- Task directions
Below are some records; reproduce every one of them exactly.

○ ○ ○ ○ ○ ○ ○

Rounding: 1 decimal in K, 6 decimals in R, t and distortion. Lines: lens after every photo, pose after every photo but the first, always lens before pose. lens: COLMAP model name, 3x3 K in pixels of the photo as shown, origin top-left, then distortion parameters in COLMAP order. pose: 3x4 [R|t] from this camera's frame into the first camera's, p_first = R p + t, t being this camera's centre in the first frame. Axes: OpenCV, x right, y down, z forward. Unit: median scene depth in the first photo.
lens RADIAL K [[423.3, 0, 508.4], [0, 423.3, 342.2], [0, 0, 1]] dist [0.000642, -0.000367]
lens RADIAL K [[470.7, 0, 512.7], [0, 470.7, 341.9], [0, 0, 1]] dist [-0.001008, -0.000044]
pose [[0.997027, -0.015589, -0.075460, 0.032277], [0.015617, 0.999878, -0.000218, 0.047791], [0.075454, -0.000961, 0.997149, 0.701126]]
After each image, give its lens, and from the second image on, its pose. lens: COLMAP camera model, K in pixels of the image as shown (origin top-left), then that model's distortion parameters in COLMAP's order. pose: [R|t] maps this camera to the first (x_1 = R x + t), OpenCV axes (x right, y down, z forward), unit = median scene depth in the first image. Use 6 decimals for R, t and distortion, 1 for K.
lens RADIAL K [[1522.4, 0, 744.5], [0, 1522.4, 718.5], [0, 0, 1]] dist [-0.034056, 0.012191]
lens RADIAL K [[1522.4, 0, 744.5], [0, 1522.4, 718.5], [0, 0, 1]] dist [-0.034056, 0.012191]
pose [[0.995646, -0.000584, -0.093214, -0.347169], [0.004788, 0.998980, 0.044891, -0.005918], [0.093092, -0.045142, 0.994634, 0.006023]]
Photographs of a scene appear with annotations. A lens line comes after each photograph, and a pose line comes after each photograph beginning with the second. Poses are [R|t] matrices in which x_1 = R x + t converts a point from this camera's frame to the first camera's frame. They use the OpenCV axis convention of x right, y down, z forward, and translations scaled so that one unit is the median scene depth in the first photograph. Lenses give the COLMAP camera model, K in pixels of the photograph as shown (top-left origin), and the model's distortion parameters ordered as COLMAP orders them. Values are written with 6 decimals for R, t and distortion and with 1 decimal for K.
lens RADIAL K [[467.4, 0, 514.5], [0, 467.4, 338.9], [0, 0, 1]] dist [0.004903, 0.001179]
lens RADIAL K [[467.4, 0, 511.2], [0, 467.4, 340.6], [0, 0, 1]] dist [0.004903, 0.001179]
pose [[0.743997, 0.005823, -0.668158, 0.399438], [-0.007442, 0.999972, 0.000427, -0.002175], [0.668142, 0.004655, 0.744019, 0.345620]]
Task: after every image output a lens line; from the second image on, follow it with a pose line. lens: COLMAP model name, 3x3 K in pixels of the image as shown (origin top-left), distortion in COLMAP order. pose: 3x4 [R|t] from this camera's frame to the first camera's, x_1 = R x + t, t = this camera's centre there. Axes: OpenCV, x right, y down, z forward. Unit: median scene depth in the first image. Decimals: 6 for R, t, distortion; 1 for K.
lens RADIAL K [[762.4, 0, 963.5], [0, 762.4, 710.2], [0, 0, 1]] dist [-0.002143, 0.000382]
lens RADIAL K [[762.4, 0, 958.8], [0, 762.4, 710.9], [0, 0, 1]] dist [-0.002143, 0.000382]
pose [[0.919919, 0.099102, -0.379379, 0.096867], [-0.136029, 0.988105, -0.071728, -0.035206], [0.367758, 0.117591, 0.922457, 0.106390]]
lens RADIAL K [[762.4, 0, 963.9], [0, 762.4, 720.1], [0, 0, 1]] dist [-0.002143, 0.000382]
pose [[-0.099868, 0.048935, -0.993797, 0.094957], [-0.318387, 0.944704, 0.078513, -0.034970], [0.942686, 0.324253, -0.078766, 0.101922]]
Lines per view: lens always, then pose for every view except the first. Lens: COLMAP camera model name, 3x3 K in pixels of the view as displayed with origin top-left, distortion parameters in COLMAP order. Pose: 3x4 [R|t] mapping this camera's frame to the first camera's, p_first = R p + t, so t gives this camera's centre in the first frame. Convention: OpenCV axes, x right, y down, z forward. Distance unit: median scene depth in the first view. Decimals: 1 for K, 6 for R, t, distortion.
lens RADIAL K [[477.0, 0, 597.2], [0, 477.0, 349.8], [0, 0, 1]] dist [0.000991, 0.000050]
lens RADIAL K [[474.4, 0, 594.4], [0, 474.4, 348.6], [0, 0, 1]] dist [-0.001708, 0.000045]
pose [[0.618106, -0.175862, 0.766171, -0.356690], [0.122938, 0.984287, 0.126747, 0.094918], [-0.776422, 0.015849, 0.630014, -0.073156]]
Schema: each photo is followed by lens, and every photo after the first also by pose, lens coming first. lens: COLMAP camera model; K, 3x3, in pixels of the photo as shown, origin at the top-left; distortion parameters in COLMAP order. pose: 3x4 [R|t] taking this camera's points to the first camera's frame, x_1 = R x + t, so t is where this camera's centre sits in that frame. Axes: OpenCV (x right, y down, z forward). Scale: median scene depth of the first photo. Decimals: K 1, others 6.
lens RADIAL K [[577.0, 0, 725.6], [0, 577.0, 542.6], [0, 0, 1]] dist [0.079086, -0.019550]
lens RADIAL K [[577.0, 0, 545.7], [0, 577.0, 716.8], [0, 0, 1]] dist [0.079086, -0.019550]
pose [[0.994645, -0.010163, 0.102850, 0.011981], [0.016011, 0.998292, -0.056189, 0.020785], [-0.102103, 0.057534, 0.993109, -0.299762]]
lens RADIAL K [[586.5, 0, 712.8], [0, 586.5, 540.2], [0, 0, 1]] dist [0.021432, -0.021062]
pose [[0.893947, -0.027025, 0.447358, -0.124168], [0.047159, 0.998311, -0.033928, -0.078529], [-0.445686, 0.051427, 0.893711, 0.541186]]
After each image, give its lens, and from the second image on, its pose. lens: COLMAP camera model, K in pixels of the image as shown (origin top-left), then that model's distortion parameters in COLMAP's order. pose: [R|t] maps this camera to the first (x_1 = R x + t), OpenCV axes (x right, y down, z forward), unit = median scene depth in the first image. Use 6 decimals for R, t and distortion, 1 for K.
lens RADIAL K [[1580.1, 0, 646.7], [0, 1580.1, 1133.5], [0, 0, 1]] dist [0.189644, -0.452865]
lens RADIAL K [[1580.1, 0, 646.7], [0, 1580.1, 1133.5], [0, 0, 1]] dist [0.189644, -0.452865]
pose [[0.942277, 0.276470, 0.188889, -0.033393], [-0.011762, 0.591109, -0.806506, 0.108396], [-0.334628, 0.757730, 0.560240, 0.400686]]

○ ○ ○ ○ ○ ○ ○

- Answer
Rounding: 1 decimal in K, 6 decimals in R, t and distortion. Lines: lens after every photo, pose after every photo but the first, always lens before pose. lens: COLMAP model name, 3x3 K in pixels of the photo as shown, origin top-left, then distortion parameters in COLMAP order. pose: 3x4 [R|t] from this camera's frame into the first camera's, p_first = R p + t, t being this camera's centre in the first frame. Axes: OpenCV, x right, y down, z forward. Unit: median scene depth in the first photo.
lens RADIAL K [[423.3, 0, 508.4], [0, 423.3, 342.2], [0, 0, 1]] dist [0.000642, -0.000367]
lens RADIAL K [[470.7, 0, 512.7], [0, 470.7, 341.9], [0, 0, 1]] dist [-0.001008, -0.000044]
pose [[0.997027, -0.015589, -0.075460, 0.032277], [0.015617, 0.999878, -0.000218, 0.047791], [0.075454, -0.000961, 0.997149, 0.701126]]
After each image, give its lens, and from the second image on, its pose. lens: COLMAP camera model, K in pixels of the image as shown (origin top-left), then that model's distortion parameters in COLMAP's order. pose: [R|t] maps this camera to the first (x_1 = R x + t), OpenCV axes (x right, y down, z forward), unit = median scene depth in the first image. Use 6 decimals for R, t and distortion, 1 for K.
lens RADIAL K [[1522.4, 0, 744.5], [0, 1522.4, 718.5], [0, 0, 1]] dist [-0.034056, 0.012191]
lens RADIAL K [[1522.4, 0, 744.5], [0, 1522.4, 718.5], [0, 0, 1]] dist [-0.034056, 0.012191]
pose [[0.995646, -0.000584, -0.093214, -0.347169], [0.004788, 0.998980, 0.044891, -0.005918], [0.093092, -0.045142, 0.994634, 0.006023]]
Photographs of a scene appear with annotations. A lens line comes after each photograph, and a pose line comes after each photograph beginning with the second. Poses are [R|t] matrices in which x_1 = R x + t converts a point from this camera's frame to the first camera's frame. They use the OpenCV axis convention of x right, y down, z forward, and translations scaled so that one unit is the median scene depth in the first photograph. Lenses give the COLMAP camera model, K in pixels of the photograph as shown (top-left origin), and the model's distortion parameters ordered as COLMAP orders them. Values are written with 6 decimals for R, t and distortion and with 1 decimal for K.
lens RADIAL K [[467.4, 0, 514.5], [0, 467.4, 338.9], [0, 0, 1]] dist [0.004903, 0.001179]
lens RADIAL K [[467.4, 0, 511.2], [0, 467.4, 340.6], [0, 0, 1]] dist [0.004903, 0.001179]
pose [[0.743997, 0.005823, -0.668158, 0.399438], [-0.007442, 0.999972, 0.000427, -0.002175], [0.668142, 0.004655, 0.744019, 0.345620]]
Task: after every image output a lens line; from the second image on, follow it with a pose line. lens: COLMAP model name, 3x3 K in pixels of the image as shown (origin top-left), distortion in COLMAP order. pose: 3x4 [R|t] from this camera's frame to the first camera's, x_1 = R x + t, t = this camera's centre there. Axes: OpenCV, x right, y down, z forward. Unit: median scene depth in the first image. Decimals: 6 for R, t, distortion; 1 for K.
lens RADIAL K [[762.4, 0, 963.5], [0, 762.4, 710.2], [0, 0, 1]] dist [-0.002143, 0.000382]
lens RADIAL K [[762.4, 0, 958.8], [0, 762.4, 710.9], [0, 0, 1]] dist [-0.002143, 0.000382]
pose [[0.919919, 0.099102, -0.379379, 0.096867], [-0.136029, 0.988105, -0.071728, -0.035206], [0.367758, 0.117591, 0.922457, 0.106390]]
lens RADIAL K [[762.4, 0, 963.9], [0, 762.4, 720.1], [0, 0, 1]] dist [-0.002143, 0.000382]
pose [[-0.099868, 0.048935, -0.993797, 0.094957], [-0.318387, 0.944704, 0.078513, -0.034970], [0.942686, 0.324253, -0.078766, 0.101922]]
Lines per view: lens always, then pose for every view except the first. Lens: COLMAP camera model name, 3x3 K in pixels of the view as displayed with origin top-left, distortion parameters in COLMAP order. Pose: 3x4 [R|t] mapping this camera's frame to the first camera's, p_first = R p + t, so t gives this camera's centre in the first frame. Convention: OpenCV axes, x right, y down, z forward. Distance unit: median scene depth in the first view. Decimals: 1 for K, 6 for R, t, distortion.
lens RADIAL K [[477.0, 0, 597.2], [0, 477.0, 349.8], [0, 0, 1]] dist [0.000991, 0.000050]
lens RADIAL K [[474.4, 0, 594.4], [0, 474.4, 348.6], [0, 0, 1]] dist [-0.001708, 0.000045]
pose [[0.618106, -0.175862, 0.766171, -0.356690], [0.122938, 0.984287, 0.126747, 0.094918], [-0.776422, 0.015849, 0.630014, -0.073156]]
Schema: each photo is followed by lens, and every photo after the first also by pose, lens coming first. lens: COLMAP camera model; K, 3x3, in pixels of the photo as shown, origin at the top-left; distortion parameters in COLMAP order. pose: 3x4 [R|t] taking this camera's points to the first camera's frame, x_1 = R x + t, so t is where this camera's centre sits in that frame. Axes: OpenCV (x right, y down, z forward). Scale: median scene depth of the first photo. Decimals: K 1, others 6.
lens RADIAL K [[577.0, 0, 725.6], [0, 577.0, 542.6], [0, 0, 1]] dist [0.079086, -0.019550]
lens RADIAL K [[577.0, 0, 545.7], [0, 577.0, 716.8], [0, 0, 1]] dist [0.079086, -0.019550]
pose [[0.994645, -0.010163, 0.102850, 0.011981], [0.016011, 0.998292, -0.056189, 0.020785], [-0.102103, 0.057534, 0.993109, -0.299762]]
lens RADIAL K [[586.5, 0, 712.8], [0, 586.5, 540.2], [0, 0, 1]] dist [0.021432, -0.021062]
pose [[0.893947, -0.027025, 0.447358, -0.124168], [0.047159, 0.998311, -0.033928, -0.078529], [-0.445686, 0.051427, 0.893711, 0.541186]]
After each image, give its lens, and from the second image on, its pose. lens: COLMAP camera model, K in pixels of the image as shown (origin top-left), then that model's distortion parameters in COLMAP's order. pose: [R|t] maps this camera to the first (x_1 = R x + t), OpenCV axes (x right, y down, z forward), unit = median scene depth in the first image. Use 6 decimals for R, t and distortion, 1 for K.
lens RADIAL K [[1580.1, 0, 646.7], [0, 1580.1, 1133.5], [0, 0, 1]] dist [0.189644, -0.452865]
lens RADIAL K [[1580.1, 0, 646.7], [0, 1580.1, 1133.5], [0, 0, 1]] dist [0.189644, -0.452865]
pose [[0.942277, 0.276470, 0.188889, -0.033393], [-0.011762, 0.591109, -0.806506, 0.108396], [-0.334628, 0.757730, 0.560240, 0.400686]]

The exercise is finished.